ИЗАБЕЛЛА. Что ты хочешь сказать?
МАУРИСЬО. Я хочу сказать, что мне тоже нужно было пожить в этом доме, чтобы найти свою истину. Вчера я еще не знал, какого цвета у тебя глаза. Хочешь, я скажу тебе теперь, какие они в каждый час дня и как меняется их цвет, когда ты открываешь окно, и когда смотришь на огонь, и когда я пришел, и когда я ухожу…
ИЗАБЕЛЛА. Маурисьо!
МАУРИСЬО. Семь ночей я чувствовал, что ты спишь за дверью. Ты не была моей, но мне нравилось слушать, как ты дышишь в соседней комнате. Я привык к твоему дыханию и теперь знаю одно: я не мог бы жить без него. Оно нужно мне рядом, навсегда, на моей подушке. В твоем доме или в моем, какое это имеет значение!
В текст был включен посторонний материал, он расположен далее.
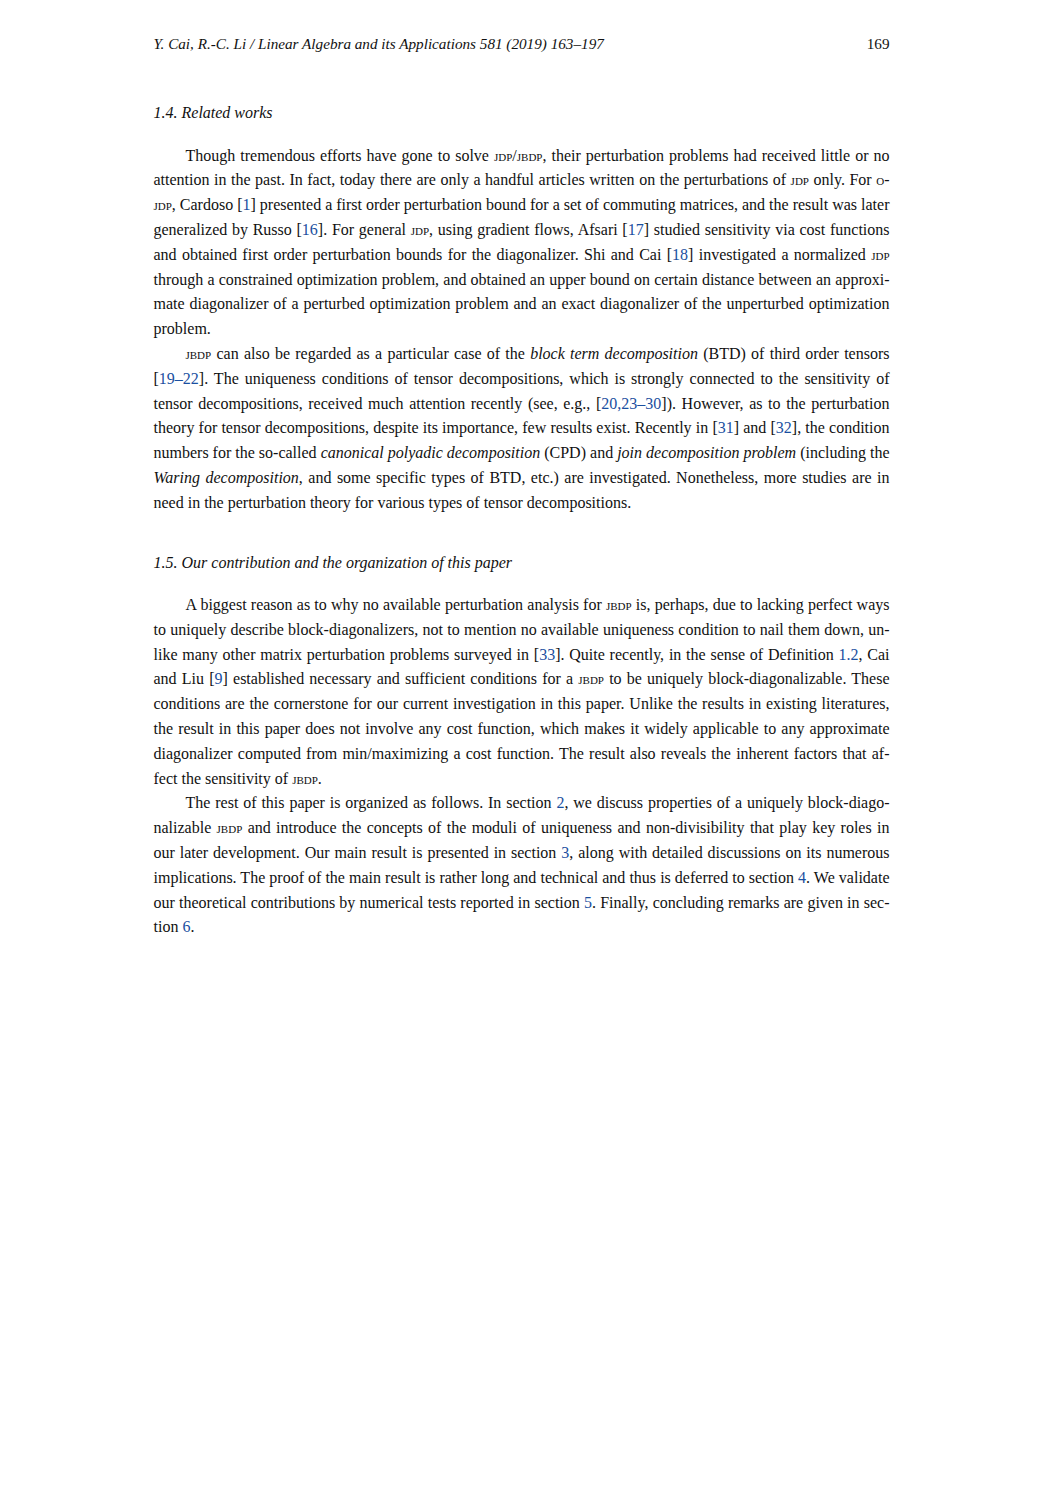Y. Cai, R.-C. Li / Linear Algebra and its Applications 581 (2019) 163–197 169
1.4. Related works
Though tremendous efforts have gone to solve jdp/jbdp, their perturbation problems had received little or no attention in the past. In fact, today there are only a handful articles written on the perturbations of jdp only. For o-jdp, Cardoso [1] presented a first order perturbation bound for a set of commuting matrices, and the result was later generalized by Russo [16]. For general jdp, using gradient flows, Afsari [17] studied sensitivity via cost functions and obtained first order perturbation bounds for the diagonalizer. Shi and Cai [18] investigated a normalized jdp through a constrained optimization problem, and obtained an upper bound on certain distance between an approximate diagonalizer of a perturbed optimization problem and an exact diagonalizer of the unperturbed optimization problem.
jbdp can also be regarded as a particular case of the block term decomposition (BTD) of third order tensors [19–22]. The uniqueness conditions of tensor decompositions, which is strongly connected to the sensitivity of tensor decompositions, received much attention recently (see, e.g., [20,23–30]). However, as to the perturbation theory for tensor decompositions, despite its importance, few results exist. Recently in [31] and [32], the condition numbers for the so-called canonical polyadic decomposition (CPD) and join decomposition problem (including the Waring decomposition, and some specific types of BTD, etc.) are investigated. Nonetheless, more studies are in need in the perturbation theory for various types of tensor decompositions.
1.5. Our contribution and the organization of this paper
A biggest reason as to why no available perturbation analysis for jbdp is, perhaps, due to lacking perfect ways to uniquely describe block-diagonalizers, not to mention no available uniqueness condition to nail them down, unlike many other matrix perturbation problems surveyed in [33]. Quite recently, in the sense of Definition 1.2, Cai and Liu [9] established necessary and sufficient conditions for a jbdp to be uniquely block-diagonalizable. These conditions are the cornerstone for our current investigation in this paper. Unlike the results in existing literatures, the result in this paper does not involve any cost function, which makes it widely applicable to any approximate diagonalizer computed from min/maximizing a cost function. The result also reveals the inherent factors that affect the sensitivity of jbdp.
The rest of this paper is organized as follows. In section 2, we discuss properties of a uniquely block-diagonalizable jbdp and introduce the concepts of the moduli of uniqueness and non-divisibility that play key roles in our later development. Our main result is presented in section 3, along with detailed discussions on its numerous implications. The proof of the main result is rather long and technical and thus is deferred to section 4. We validate our theoretical contributions by numerical tests reported in section 5. Finally, concluding remarks are given in section 6.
Каждый из них может стать нашим. Выбирай ты.
ИЗАБЕЛЛА. Маурисьо! (Бросается в его объятия.)
МАУРИСЬО. Марта-Изабелла! Моя истина!
Долгий поцелуй. Раздается звонок за дверью. Они испуганно смотрят друг на друга, не разжимая объятий. Снова нетерпеливо звонит звонок.
Это он. (Идет к входной двери.)
Изабелла удерживает его.
ИЗАБЕЛЛА. Не надо! Оставь меня с ним одну!
МАУРИСЬО. Ты сошла с ума!
Фелиса идет открывать дверь.
ИЗАБЕЛЛА. Может быть, женщина сумеет сделать больше, чем ты. Разреши мне!
Они быстро целуются.
МАУРИСЬО. Я буду близко.
ИЗАБЕЛЛА. Не бойся. Теперь я сильна за двоих.
Маурисьо выходит в сад. Фелиса возвращается.
ФЕЛИСА. Это вчерашний. Спрашивает сеньору.
ИЗАБЕЛЛА. Проведите его сюда.
Фелиса идет к двери. На пороге появляется Другой.
ИЗАБЕЛЛА. Не надо. По-видимому, сеньор не нуждается в приглашении.
Другой жестом приказывает Фелисе уйти. Потом идет к Изабелле, меряет ее взглядом с головы до ног.
ДРУГОЙ. Если не ошибаюсь, моя мнимая супруга?
ИЗАБЕЛЛА. Ваша мнимая супруга.
ДРУГОЙ. Чрезвычайно рад. Во всяком случае, они неплохо выбрали.
ИЗАБЕЛЛА. Благодарю вас.
ДРУГОЙ. Я уже в курсе дела. Ну и балаган вы здесь развели. Трогательные письма, влюбленная чета, счастливая бабушка!.. Миленькая сказочка, с моралью и всем прочим. Жаль, что она так глупо кончается.